Eles vagam pela cidade por muitas horas sem encontrar nada do que estão procurando, até que, depois do meio-dia, caminham até chegar a uma pequena cafeteria.  Eles entram e compram algo para comer. Depois de serem servidos, saem e sentam-se em um pequeno parque para descansar, do outro lado da rua, sentindo-se um pouco perdidos.

—É uma cidade grande, minha querida.

—Sim, muito grande, aqui podemos nos esconder bem do Gil.

—Você acha que os inimigos ainda estão procurando por ela? Ela era um bebê quando a salvamos. Eles nem devem saber que ela nasceu, talvez pensem que minha Lua fugiu com ela, e não nós.

—Tenho certeza de que eles não descansarão enquanto não a encontrarem. Eles sabem que nem você nem eu deixaríamos nossa Lua sozinha. E Gil é tão peculiar que eles perceberão que não pertence a nós e logo descobrirão a quem pertence.

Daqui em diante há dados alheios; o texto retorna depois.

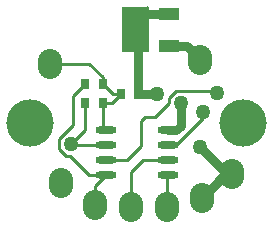
<source format=gtl>
G04 Layer_Physical_Order=1*
G04 Layer_Color=255*
%FSLAX25Y25*%
%MOIN*%
G70*
G01*
G75*
%ADD10O,0.07087X0.02362*%
%ADD11R,0.02756X0.03543*%
%ADD12R,0.06693X0.04331*%
%ADD13R,0.03150X0.03543*%
%ADD14C,0.03000*%
%ADD15C,0.01000*%
%ADD16O,0.08000X0.10000*%
%ADD17C,0.15748*%
%ADD18C,0.06000*%
%ADD19C,0.05000*%
G36*
X51500Y86000D02*
Y71000D01*
X42500D01*
Y86000D01*
X50500D01*
X51000Y86500D01*
X51500Y86000D01*
D02*
G37*
D10*
X37264Y45000D02*
D03*
Y40000D02*
D03*
Y35000D02*
D03*
Y30000D02*
D03*
X57736Y45000D02*
D03*
Y40000D02*
D03*
Y35000D02*
D03*
Y30000D02*
D03*
D11*
X35953Y54000D02*
D03*
X30047D02*
D03*
X35953Y60500D02*
D03*
X30047D02*
D03*
D12*
X58000Y83815D02*
D03*
Y73185D02*
D03*
D13*
X42244Y57000D02*
D03*
X47756D02*
D03*
D14*
X61000Y73185D02*
X64185D01*
X49315Y83815D02*
X55000D01*
X47000Y81500D02*
X49315Y83815D01*
X68870Y68500D02*
X70000D01*
X64185Y73185D02*
X68870Y68500D01*
X69000Y22500D02*
X77000Y30500D01*
X79000D01*
X47756Y57000D02*
Y73744D01*
X47000Y74500D02*
X47756Y73744D01*
X69000Y22500D02*
X77172Y30672D01*
X68500Y39343D02*
X77172Y30672D01*
X57736Y45000D02*
X60500D01*
X47756Y57000D02*
X54000D01*
X62000Y46500D02*
Y54000D01*
X60500Y45000D02*
X62000Y46500D01*
D15*
X44000Y35000D02*
X48669Y39669D01*
X37264Y35000D02*
X44000D01*
X48669Y39669D02*
Y48169D01*
X50000Y49500D01*
X18500Y67000D02*
X31500D01*
X35953Y62547D01*
Y60500D02*
Y62547D01*
Y60500D02*
X39453Y57000D01*
X42244D01*
X39244Y54000D02*
X42244Y57000D01*
X35953Y54000D02*
X39244D01*
X35953Y46311D02*
Y54000D01*
Y46311D02*
X37264Y45000D01*
X30000Y53953D02*
X30047Y54000D01*
X31500Y30000D02*
X37264D01*
X25500Y40500D02*
X26216D01*
X23843Y36500D02*
X25000D01*
X31500Y30000D01*
X25500Y40500D02*
X30000Y45000D01*
Y53953D01*
X25500Y40000D02*
X37264D01*
X33500Y20000D02*
Y26236D01*
X37264Y30000D01*
X26000Y56453D02*
X30047Y60500D01*
X21500Y38843D02*
X23843Y36500D01*
X21500Y38843D02*
Y42157D01*
X26000Y46657D02*
Y56453D01*
X21500Y42157D02*
X26000Y46657D01*
X45500Y19500D02*
Y31000D01*
X49500Y35000D01*
X57736D01*
X57500Y19500D02*
Y29764D01*
X57736Y30000D01*
X58000Y55657D02*
X60343Y58000D01*
X73500D02*
X74000Y57500D01*
X60343Y58000D02*
X73500D01*
X57736Y40000D02*
X60500D01*
X69500Y49000D01*
Y51000D01*
X50000Y49500D02*
X53500D01*
X58000Y54000D01*
Y55657D01*
D16*
X33500Y20000D02*
D03*
X69000Y22500D02*
D03*
X45500Y19500D02*
D03*
X57500D02*
D03*
X68500Y68500D02*
D03*
X79000Y30500D02*
D03*
X22000Y27500D02*
D03*
X18500Y67000D02*
D03*
D17*
X82677Y47244D02*
D03*
X11811D02*
D03*
D18*
X47000Y81500D02*
D03*
Y74500D02*
D03*
D19*
X68500Y39343D02*
D03*
X25500Y40500D02*
D03*
X74000Y57500D02*
D03*
X54000Y57000D02*
D03*
X62000Y54000D02*
D03*
X69500Y51000D02*
D03*
M02*

</source>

—Já faz muitos anos que isso aconteceu. Ninguém foi enviado para buscá-la. Eles devem pensar que ela morreu como nós.

 O homem explica enquanto come seu sanduíche, observando Gil brincar um pouco mais adiante com alguns galhos e folhas das árvores. Durante todo esse tempo, eles têm se mudado constantemente de um lugar para outro. Primeiro para fugir dos inimigos, depois porque as pessoas das aldeias sempre se assustavam com a cor dos cabelos e dos olhos da garota e a culpavam por todas as coisas ruins que aconteciam, sempre querendo sacrificá-la.

—Não importa, ainda não é hora de voltar—, ele é tirado de seus pensamentos pela esposa, que come e olha para a criança. —Nós continuaremos cuidando dela por toda a eternidade. Eu a amo como se ela fosse nossa, não quero que nada aconteça com ela.

—Não acha que deveríamos dizer a ele quem ele é? E declarar a ele o que somos. Sinto falta de ser eu mesmo, de correr livremente pela floresta, de me tornar meu verdadeiro eu. 

—Ela ainda é muito pequena, vamos esperar até que ela tenha dezesseis anos. Espere um pouco mais, querida, não vai demorar muito. Depois disso, iremos morar sozinhos em uma montanha e a treinaremos. Não sei o que os deuses têm em mente para ela e para nós, mas não falharei com minha Lua.

 Eles permanecem em silêncio por mais algum tempo, comendo o que compraram na lanchonete e descansando os pés doloridos, para continuar sua busca por trabalho, mas, acima de tudo, por um lugar para passar a noite. Quando uma voz atrás deles os faz se virar.

—Com licença, senhores, poderiam me ajudar com uma coisa—, pede uma senhora idosa, —meu carro quebrou e não posso deixar minhas encomendas nele até que venham buscá-lo, pois isso estragaria minhas coisas, e tenho de fazer a entrega no prazo. Eu lhes pagarei por seus serviços.

— Sim, senhora, com prazer! —diz o pai de Gil, levantando-se em um pulo.

—Ah, que criança exótica! —ele exclama quando Gil se aproxima: —Ela é sua?